When we are talking about education there’s more to it than what you might consider “formal” teaching. Sometimes we need to get creative. Base your teaching on everything we’ve already discussed in this lesson. Once you’ve gathered all the information, you can choose one of these methods, or some combination of them. Whatever is going to fit the needs of your patient, do it. Now not everything we’ve discussed has to be in a specific order or all at the same time.  Remember, there’s always more than one way to skin a cat!

There are two ways to determine whether or not you’ve hit the mark with the education you’ve provided. You can choose to use them both if the situation allows, or you can pick one. Let’s explore these a little further.

The teach back method is the time for the person receiving the education to explain what you said in their own words.

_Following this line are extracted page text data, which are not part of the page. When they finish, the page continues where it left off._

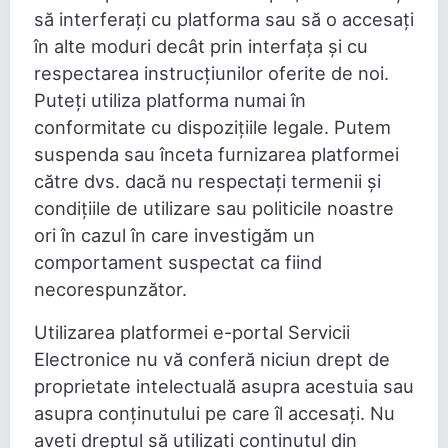
să interferați cu platforma sau să o accesați
în alte moduri decât prin interfața și cu
respectarea instrucțiunilor oferite de noi.
Puteți utiliza platforma numai în
conformitate cu dispozițiile legale. Putem
suspenda sau înceta furnizarea platformei
către dvs. dacă nu respectați termenii și
condițiile de utilizare sau politicile noastre
ori în cazul în care investigăm un
comportament suspectat ca fiind
necorespunzător.
Utilizarea platformei e-portal Servicii
Electronice nu vă conferă niciun drept de
proprietate intelectuală asupra acestuia sau
asupra conținutului pe care îl accesați. Nu
aveți dreptul să utilizați conținutul din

We do this not really as a test of their knowledge, but to test your ability to provide information clearly and accurately. They are telling you what they understood. Be sure to take the time to clear up anything they got wrong and ask them to repeat it again. If they still don’t get it, you may need to evaluate or change the teaching method. This method is great because it allows for clarification and avoids the typical yes or no answers because you’re not asking those close ended questions. What does that do? Understanding increases compliance!

Return demonstration may not always be possible, but when it is, definitely use it. Particularly if you are using demonstration as a teaching method. This is the time for the patient to show you what they learned. We use this for new skills like ostomy care or glucose testing; things that require hands on assistance. Again, this can be a patient or family member, or it can be for everyone involved. Whoever is performing the specific care should do this.

We love you guys! Go out and be your best self today! And as always, Happy Nursing!